Wilkes’ defense attorney, Mark Geragos, pointed out that most of the bribes that Wade knew about were paid for out of his pocket. Wilkes did buy the congressman a lot of expensive dinners at The Capital Grille, as well as a trip to the Four Seasons in Las Vegas in 1999 (although Wade paid the hotel bill himself.) Wade also overheard Duke on the phone with Wilkes in 2004 and heard Cunningham demanding that Wilkes deliver $500,000 “right away.”
As effective as Wade was, I was still left hungry for more. What did Wilkes do for Cunningham besides buy him dinner? Is that even bribery in Washington? As several of the prosecution’s witnesses have pointed out, when congressmen dine with lobbyists at The Capital Grille they don’t reach for their wallets.
I’m not a lawyer (I can almost see the prosecutors reading this nodding their heads in agreement) but I think the government hasn’t established a crucial element of the charges against Wilkes: intent.
It’s clear that money and favors went from Wilkes to Duke; Wilkes wrote checks and the money wound up in the congressman’s bank accounts. It’s also clear that Duke went around pounding his chest every time a DoD bureaucrat questioned the job Wilkes was doing. What’s missing is evidence linking the two.
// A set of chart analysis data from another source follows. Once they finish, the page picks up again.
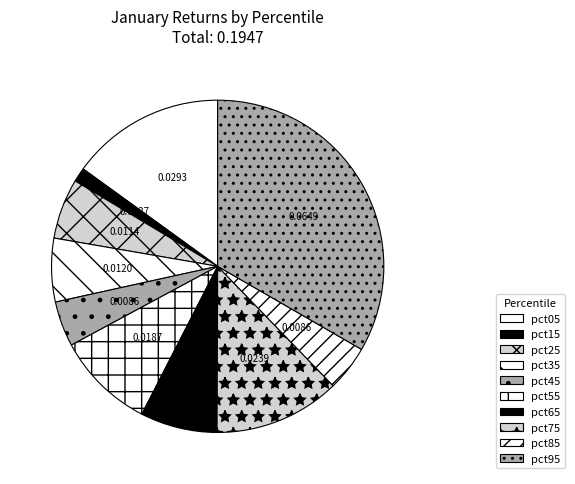

Count the number of slices in the pie.

10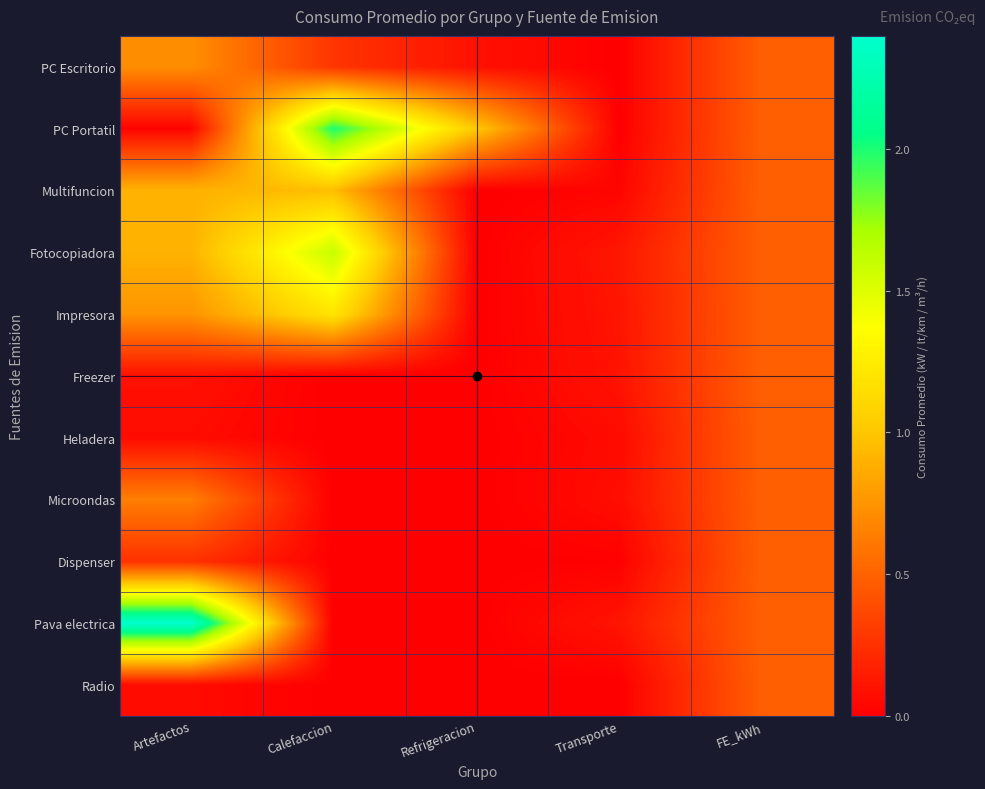

At which category does the chart reach its minimum across all series?

Transporte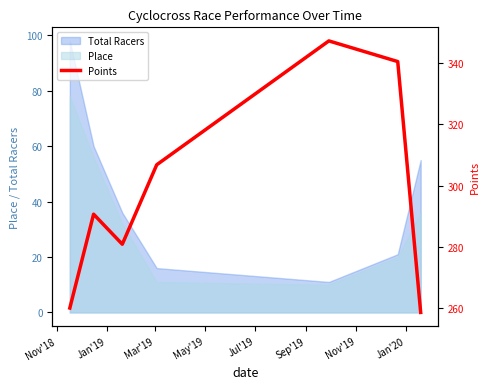

What is the minimum value for Total Racers?

11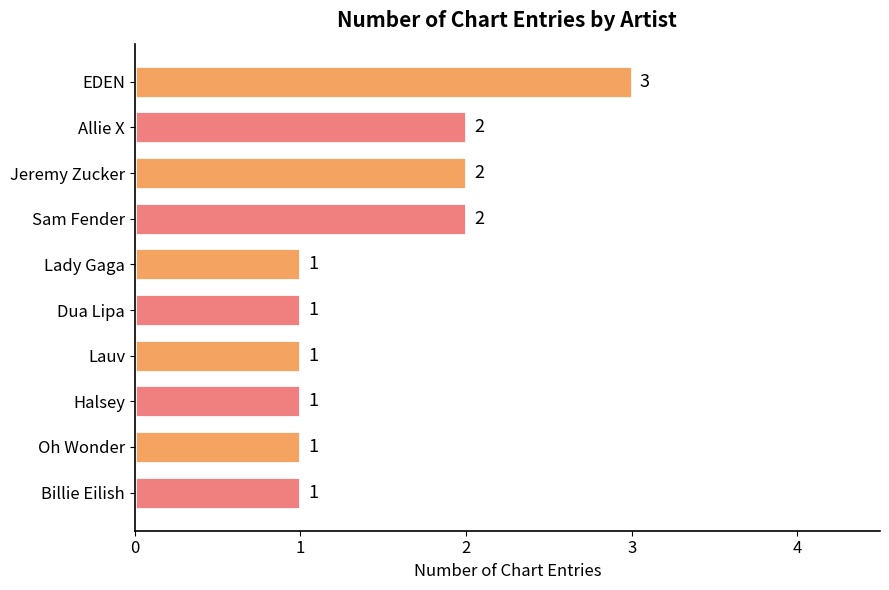

What is the sum of all values?

15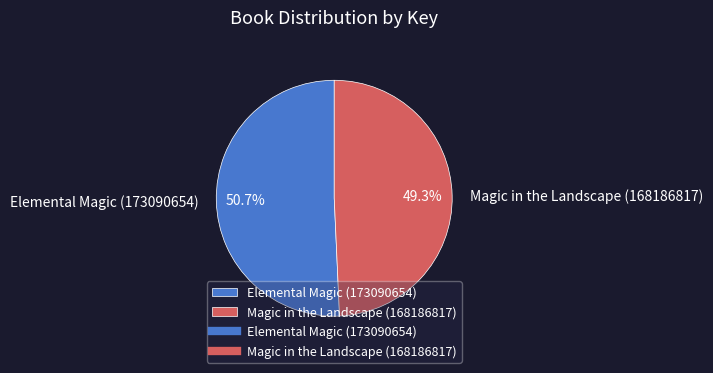

Which category accounts for the majority?

Elemental Magic (173090654)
Prosecutors in my view haven’t yet shown that Wilkes gave Cunningham money with the intent of corrupting him, the quid pro quo. Yes, Wilkes was buying dinners and writing checks, but were these payments intended to corrupt the congressman? So far, the evidence is circumstantial: Wilkes bought dinners and wrote checks; Duke went far out of his way to help him.
In other words, they have shown that Wilkes had a gun and someone got shot, but haven’t yet proven that he pulled the trigger.
Zzzzzzzzzzzzzzzzzzzz
Day Three was deadly boring. Even Judge Burns thought so. One juror fell asleep listening to testimony that took about three times longer than necessary. There was a mountain of detail about the history of Pentagon document scanning and what Wilkes did or didn’t do in the 1990s. Burns warned prosecutors to move things along or he would cut them short. I chatted with one witness outside court and he was unsure why he was there He hadn’t seen Wilkes in more than a decade. At least he could retreat to the Westin when he was off the stand. Isn’t this a bribery case? With hookers?